December 19, 2012

The 13th B'aktun

The Internet seems abuzz with the Maya calendar and 2012, but it's rare for that buzz to include anything factual about the Maya.  I contemplated a long ramble, but decided to direct you to David Stuart's succinct explanation here.

For anyone boarding themselves up on the 21st, the correlation between our calendar and the Maya calendar is still a debated issue.  The PARI Journal just published a paper that advocates for a correlation that would push the much-anticipated date to Christmas Eve (link).  That paper's kind of technical, so here's a more general explanation of correlations and the complications of the Gregorian Calendar, which favors the 584285 correlation (link).

However much I'm not worried about the world ending, I am excited to see a b'aktun complete.  I will not be alive for the next one in 2407.  So I'll be celebrating how we celebrate most things around here: treats and boardgames.

See you all next year!

ETA: And, of course, as soon as I post this, David Stuart's blog pops up with an accessible-yet-detailed explanation of  the breadth of the Maya calendar, here.

December 4, 2012

Galaxy Trucker vs. Mondo

Galaxy Trucker, by Vlaada Chvatil from Rio Grande Games:  In a galaxy far, far away... they need sewer systems, too. Corporation Incorporated builds them. Everyone knows their drivers -- the brave men and women who fear no danger and would, if the pay was good enough, even fly through Hell.

Now you can join them. You will gain access to prefabricated spaceship components cleverly made from sewer pipes. Can you build a space ship durable enough to weather storms of meteors? Armed enough to defend against pirates? Big enough to carry a large crew and valuable cargo? Fast enough to get there first?

Of course you can. Become a Galaxy Trucker. It's loads of fun. --Description from

Mondo, by Michael Schacht, from Z-Man Games: In Mondo, players compete against each other while also racing against the clock. Each player has a small world board with empty spaces on it, and all players simultaneously pick tiles depicting different animals and environments from the middle of the table and place them on their world board, trying to create complete areas of the same environment. A new tile must be placed next to an already placed tile, but the environmental borders don't have to match. (These errors will earn negative points when the board is scored.)

When the timer runs out, players score bonus points for each animal and each completed environment and score negative points for volcanic tiles, empty fields on the world board and mismatched tiles (for example, a tile with a forest border connecting with a tile with a water border).

Mondo includes three degrees of difficulty, in addition to additional goals and ways to achieve (and lose) bonus points, as well as rules for solo play. --Description from

I'm partial to both of these games.  Each uses a similar mechanic...which I don't have a name for.  Tiles are placed face-down (or face-down-ish) in the center of the table.  Players can pick up one at a time, then decide to either add it to their board, or pick another one.  Everyone does this in a jumbled hurry, working against the clock and each other.

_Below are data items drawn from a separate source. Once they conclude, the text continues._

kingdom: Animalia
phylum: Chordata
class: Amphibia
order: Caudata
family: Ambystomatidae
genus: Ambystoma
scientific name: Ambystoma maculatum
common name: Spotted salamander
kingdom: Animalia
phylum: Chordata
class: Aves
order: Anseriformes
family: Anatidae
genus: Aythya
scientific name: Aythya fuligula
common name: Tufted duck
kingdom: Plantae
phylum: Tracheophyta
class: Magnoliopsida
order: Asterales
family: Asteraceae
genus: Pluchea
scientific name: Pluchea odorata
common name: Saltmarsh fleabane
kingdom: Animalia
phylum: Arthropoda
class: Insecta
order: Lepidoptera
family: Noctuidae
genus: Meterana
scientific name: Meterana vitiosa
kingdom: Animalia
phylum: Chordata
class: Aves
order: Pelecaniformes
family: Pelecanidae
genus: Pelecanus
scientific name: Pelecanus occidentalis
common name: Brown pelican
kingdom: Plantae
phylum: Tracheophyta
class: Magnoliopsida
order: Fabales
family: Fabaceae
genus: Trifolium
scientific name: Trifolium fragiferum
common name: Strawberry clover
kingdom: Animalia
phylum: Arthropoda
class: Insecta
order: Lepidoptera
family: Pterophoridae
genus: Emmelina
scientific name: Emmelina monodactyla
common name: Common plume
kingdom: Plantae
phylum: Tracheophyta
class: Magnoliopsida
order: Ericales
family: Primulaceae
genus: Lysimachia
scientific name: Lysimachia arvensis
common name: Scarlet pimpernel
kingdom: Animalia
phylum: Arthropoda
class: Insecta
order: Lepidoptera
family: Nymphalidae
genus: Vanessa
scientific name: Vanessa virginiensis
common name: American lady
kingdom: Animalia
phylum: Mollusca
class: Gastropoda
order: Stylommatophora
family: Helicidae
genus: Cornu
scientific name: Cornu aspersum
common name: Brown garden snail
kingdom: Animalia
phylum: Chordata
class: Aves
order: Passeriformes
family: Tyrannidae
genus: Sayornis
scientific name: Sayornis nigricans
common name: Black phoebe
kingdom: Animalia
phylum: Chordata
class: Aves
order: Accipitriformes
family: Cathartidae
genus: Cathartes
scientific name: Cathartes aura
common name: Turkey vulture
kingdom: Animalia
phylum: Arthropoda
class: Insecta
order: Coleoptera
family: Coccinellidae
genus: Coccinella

In Galaxy Trucker, players have to line up the various kinds of connectors, and grab the right kinds of pieces to make their ship fly.  After the ship is built, players face a randomized stack of cards.  Sometimes there will be asteroids (hope you built shields into your ship), sometimes pirates (you'll hurt if you don't have lasers), or cargo pick-ups (for which you'll need cargo spaces).

There's something exciting about playing through this phase of the game with the ship you've built, but it's also occasionally frustrating.  If you finish your ship first, you play first, and many cards affect players in order.  So, pirates start with attacking the first player.  If the first player defeats them, he or she gets a bonus, and no one else gets the chance to fight.  First player gets their choice of cargo first, too.  I've found that playing with a group of people who know how to put a ship together, going first is usually a huge advantage.  It's possible to pass someone and take over the first position, but it depends on what cards appear.

In Mondo, your objective is to build an island, matching habitats to habitats with their animals.  There's something my control-freak-self really likes about this.  I know, when I put down certain tiles that I'm going to get certain points out of it.  The cards deliniating bonus points also change every round, so the game doesn't get stale.

Mondo also has a nice check on runaway leader syndrome.  Usually players are only docked points for active (red) volcanoes on their island, but the winner of a previous round is also penalized for dormant volcanoes, which makes putting together a high-scoring island rather difficult.

I enjoy the puzzle-like play of putting space ships or islands together.  Galaxy Trucker is a bit more random, but there are space pirates.  Mondo lets me be meticulous.  My tastes lean towards Mondo, but I can't pass up a game of Galaxy Trucker, either.

Has anyone played a game with a similar tile mechanic?  These are the only two I'm familiar with.